思わず奥田氏の動画の一言一句を文字に起こすほど、感銘を受けてしまったド素人。突然、動画が見られなくなったら困るからな。
さて、『野菜調理の基礎』に話を戻そう。手持ちは2000年に発行されたものだが、現在は新版『日本料理 野菜調理ハンドブック』と一新されている。
本書は、季節ごとの野菜の切り方や下ごしらえに注力した内容で、レシピは各野菜で1~3品ほどだ。
春は、独活、エンドウ豆、筍、ワラビ、ワサビなど、変わり種はタンポポ。夏は梅、冬瓜、キュウリ、茄子。秋は栗、銀杏、里芋、キノコ。冬は百合根、白菜、柚子、海老芋。
通年出回っている野菜もあれば、その季節にしか手に入らない野菜も含めて、全47種類が取り上げられている。
解説は写真つきで懇切丁寧。そばで著者が指導してくれているような錯覚を覚える。
下ごしらえをしっかりすれば、簡単な料理ほどひと味変わる。この姿勢は、自分の師匠と変わらない。
そしてやはり自分は素人であるから、特に季節の野菜においては一年もたてば、「あれ、どうやったっけ?」と忘却の彼方である。なのでこの本は、四半期に一度は捲る本ということになる。

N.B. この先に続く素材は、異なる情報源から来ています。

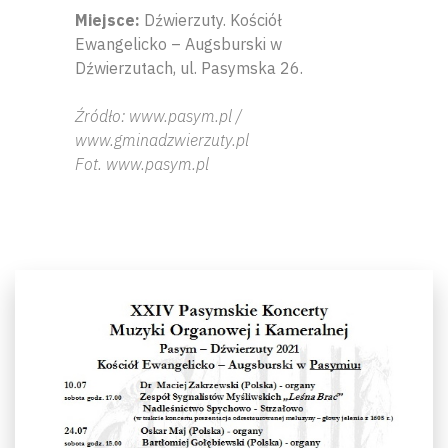
Miejsce:
Dźwierzuty. Kościół
Ewangelicko – Augsburski w
Dźwierzutach, ul. Pasymska 26.
Źródło: www.pasym.pl /
www.gminadzwierzuty.pl
Fot. www.pasym.pl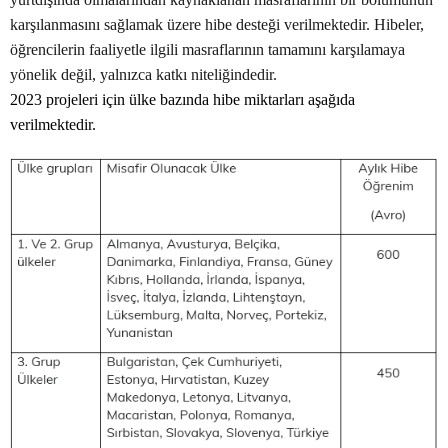
karşılanmasını sağlamak üzere hibe desteği verilmektedir. Hibeler,
öğrencilerin faaliyetle ilgili masraflarının tamamını karşılamaya
yönelik değil, yalnızca katkı niteliğindedir.
2023 projeleri için ülke bazında hibe miktarları aşağıda
verilmektedir.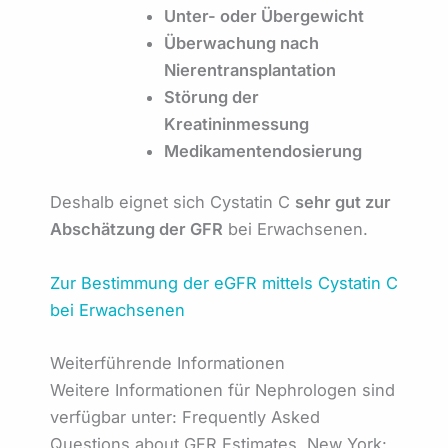
Unter- oder Übergewicht
Überwachung nach
Nierentransplantation
Störung der
Kreatininmessung
Medikamentendosierung
Deshalb eignet sich Cystatin C
sehr gut zur
Abschätzung der GFR
bei Erwachsenen.
Zur Bestimmung der eGFR mittels Cystatin C
bei Erwachsenen
Weiterführende Informationen
Weitere Informationen für Nephrologen sind
verfügbar unter: Frequently Asked
Questions about GFR Estimates. New York: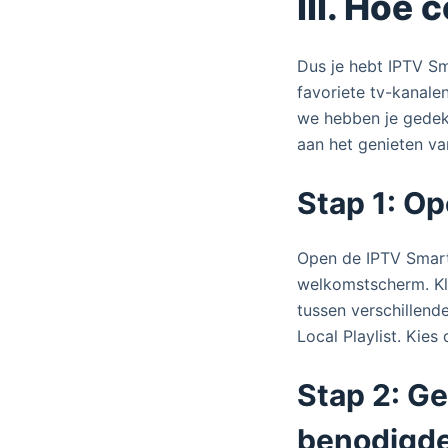
III. Hoe
Dus je hebt IPTV Sm
favoriete tv-kanale
we hebben je gedek
aan het genieten va
Stap 1: O
Open de IPTV Smarte
welkomstscherm. Kl
tussen verschillend
Local Playlist. Kies
Stap 2: G
benodigde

蓮根の章では、「握り蓮根」という料理が紹介されていた。すりおろした蓮根を握って揚げるだけ、というしごく簡素な料理なんだが、鈍く光る原石のような、惹かれるものがあった。
実は今年、蓮根の当たり年のようで、自分も例年になく買い求めている。大ぶりの一節をこの一品にかける。
握り蓮根
材料
| 蓮根 | 1節 | すりおろす |
| 塩 | 少々 |
つくりかた
- 蓮根をおろし金で擦る。水分が多い場合は、ザルにあげる。
- 蓮根を手に取り、軽く握って、100℃くらいのぬるい油にそっと入れる。やわらかいので、周りが固まるまでいじらない。油の温度をだんだんと上げていく。

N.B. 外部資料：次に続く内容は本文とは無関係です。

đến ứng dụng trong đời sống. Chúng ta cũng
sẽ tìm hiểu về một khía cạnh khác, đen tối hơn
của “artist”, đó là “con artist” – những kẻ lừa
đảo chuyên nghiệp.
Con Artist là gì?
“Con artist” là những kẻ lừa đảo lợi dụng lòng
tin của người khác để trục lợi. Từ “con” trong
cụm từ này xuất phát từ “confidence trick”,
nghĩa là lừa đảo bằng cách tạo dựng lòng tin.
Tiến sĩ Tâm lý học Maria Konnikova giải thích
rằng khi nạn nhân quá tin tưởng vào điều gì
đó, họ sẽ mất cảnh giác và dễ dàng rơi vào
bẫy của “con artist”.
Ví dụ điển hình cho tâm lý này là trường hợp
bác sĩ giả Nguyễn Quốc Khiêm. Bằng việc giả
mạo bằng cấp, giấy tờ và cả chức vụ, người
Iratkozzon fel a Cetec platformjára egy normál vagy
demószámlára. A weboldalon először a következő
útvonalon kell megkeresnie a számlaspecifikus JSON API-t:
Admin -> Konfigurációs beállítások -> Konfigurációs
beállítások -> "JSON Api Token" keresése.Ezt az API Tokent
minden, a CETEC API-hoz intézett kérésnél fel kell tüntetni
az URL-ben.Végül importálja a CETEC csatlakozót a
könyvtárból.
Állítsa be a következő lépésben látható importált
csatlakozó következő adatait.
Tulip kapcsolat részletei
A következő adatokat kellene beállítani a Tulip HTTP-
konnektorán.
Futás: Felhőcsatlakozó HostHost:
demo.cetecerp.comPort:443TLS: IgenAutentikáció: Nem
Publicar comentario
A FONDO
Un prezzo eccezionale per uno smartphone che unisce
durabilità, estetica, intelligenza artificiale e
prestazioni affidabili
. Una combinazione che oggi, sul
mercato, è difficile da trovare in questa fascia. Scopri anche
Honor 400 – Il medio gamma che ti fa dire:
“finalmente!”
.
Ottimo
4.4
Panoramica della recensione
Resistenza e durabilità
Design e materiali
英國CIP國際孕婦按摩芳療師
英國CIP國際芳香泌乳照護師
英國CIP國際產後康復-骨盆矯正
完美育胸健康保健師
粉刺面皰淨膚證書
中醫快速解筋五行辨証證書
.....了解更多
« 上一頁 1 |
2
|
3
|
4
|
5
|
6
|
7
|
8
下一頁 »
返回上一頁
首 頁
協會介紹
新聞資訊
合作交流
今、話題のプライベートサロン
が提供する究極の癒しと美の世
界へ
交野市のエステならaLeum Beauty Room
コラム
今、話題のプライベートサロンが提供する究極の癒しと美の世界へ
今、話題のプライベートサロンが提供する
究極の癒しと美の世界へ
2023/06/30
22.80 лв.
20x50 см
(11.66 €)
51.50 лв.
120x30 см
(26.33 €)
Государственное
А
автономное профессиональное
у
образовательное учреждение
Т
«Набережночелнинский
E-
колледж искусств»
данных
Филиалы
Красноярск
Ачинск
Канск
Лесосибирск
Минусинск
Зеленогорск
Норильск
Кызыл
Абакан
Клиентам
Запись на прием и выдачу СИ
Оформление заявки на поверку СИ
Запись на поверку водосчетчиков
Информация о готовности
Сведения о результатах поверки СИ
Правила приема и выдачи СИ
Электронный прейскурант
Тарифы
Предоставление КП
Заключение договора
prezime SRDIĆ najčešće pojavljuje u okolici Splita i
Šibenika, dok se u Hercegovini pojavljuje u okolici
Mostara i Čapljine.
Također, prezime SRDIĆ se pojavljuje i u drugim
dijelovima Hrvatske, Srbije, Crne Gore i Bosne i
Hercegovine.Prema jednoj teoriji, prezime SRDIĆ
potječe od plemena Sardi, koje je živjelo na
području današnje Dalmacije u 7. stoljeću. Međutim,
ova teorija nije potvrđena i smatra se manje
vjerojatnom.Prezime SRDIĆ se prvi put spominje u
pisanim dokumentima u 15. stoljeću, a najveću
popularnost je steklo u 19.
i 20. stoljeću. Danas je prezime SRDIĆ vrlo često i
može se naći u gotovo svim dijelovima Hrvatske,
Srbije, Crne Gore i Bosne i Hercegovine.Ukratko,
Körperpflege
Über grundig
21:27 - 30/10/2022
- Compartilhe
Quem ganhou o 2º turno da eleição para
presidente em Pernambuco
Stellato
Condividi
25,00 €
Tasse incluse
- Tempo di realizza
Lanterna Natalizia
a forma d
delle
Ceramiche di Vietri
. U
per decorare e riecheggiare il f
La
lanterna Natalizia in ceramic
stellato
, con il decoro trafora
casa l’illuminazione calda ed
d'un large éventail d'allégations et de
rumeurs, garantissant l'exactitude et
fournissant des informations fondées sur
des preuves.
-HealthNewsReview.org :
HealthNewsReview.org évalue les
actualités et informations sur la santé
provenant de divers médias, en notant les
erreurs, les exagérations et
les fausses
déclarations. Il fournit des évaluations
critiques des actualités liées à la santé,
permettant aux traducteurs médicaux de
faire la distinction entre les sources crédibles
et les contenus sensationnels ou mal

- 油の泡が落ち着いて、こんがりと揚がったら出来上がり。塩でいただく。
一節の蓮根で、4個の握り蓮根ができた。
肌寒い一日だったし、翌日は健康診断を控えた家人もいるので、メインは軽めに「鶏と大根の鍋」に。
そこに突き出しとして、この握り蓮根を添えた。
指の関節の凸凹をそのまま写しとった蓮根。手の大きさによっても形は変わるだろう。作り手の気持ちが射込まれたような素朴な一品だ。
一口食べた家人は「うーん」と唸る。
「どうした?」
「これは・・・里芋、違う。なんだ、この食感」しばし箸でつまんだ物体を四方八方から観察し、もう一口囓り。

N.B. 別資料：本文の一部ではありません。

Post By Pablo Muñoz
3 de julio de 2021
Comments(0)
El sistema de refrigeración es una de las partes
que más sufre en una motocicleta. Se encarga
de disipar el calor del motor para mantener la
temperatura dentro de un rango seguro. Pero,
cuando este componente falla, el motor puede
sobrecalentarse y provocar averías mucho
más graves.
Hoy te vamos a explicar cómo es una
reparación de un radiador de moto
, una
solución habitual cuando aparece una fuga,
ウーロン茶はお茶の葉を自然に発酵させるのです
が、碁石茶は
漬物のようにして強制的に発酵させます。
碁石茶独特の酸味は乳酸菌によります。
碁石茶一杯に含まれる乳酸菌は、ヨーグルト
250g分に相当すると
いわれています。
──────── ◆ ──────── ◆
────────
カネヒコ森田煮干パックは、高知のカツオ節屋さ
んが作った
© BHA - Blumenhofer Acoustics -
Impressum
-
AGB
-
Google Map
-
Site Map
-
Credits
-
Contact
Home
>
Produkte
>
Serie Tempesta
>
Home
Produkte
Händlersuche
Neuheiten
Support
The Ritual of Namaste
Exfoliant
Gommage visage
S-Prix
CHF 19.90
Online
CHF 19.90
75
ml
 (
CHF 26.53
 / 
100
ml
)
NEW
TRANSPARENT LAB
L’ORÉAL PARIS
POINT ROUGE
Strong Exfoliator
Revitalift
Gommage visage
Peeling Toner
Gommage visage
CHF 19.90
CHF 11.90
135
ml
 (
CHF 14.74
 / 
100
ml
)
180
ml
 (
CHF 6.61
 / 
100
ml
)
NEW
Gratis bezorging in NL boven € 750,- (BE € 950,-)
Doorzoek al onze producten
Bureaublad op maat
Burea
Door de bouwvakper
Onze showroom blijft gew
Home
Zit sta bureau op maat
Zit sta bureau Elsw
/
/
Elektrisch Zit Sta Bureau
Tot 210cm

長考にはいるかと思いきや、雷に打たれたように「蓮根だ! 衣はなに?」と瞳孔をひらく。
「これ、蓮根だけ。蓮根原理主義だよ」
そしてまたしげしげと握り蓮根を眺める。
こういう料理が、好きだ。
材料はシンプルの極み。シンプル故に、蓮根の純な旨味と甘みと香りがそっと優しく立ちのぼる。もちろん片栗粉などでつなぐ蓮根饅頭もモチモチ食感で楽しいが・・・ちょっとよそ行きの蓮根のようにも思える。というか蓮根ほど切り方と調理でこんなに食感が変わる野菜も面白い。
静かなる狂気。これぞ「生成り」的蓮根料理なのかもしれない。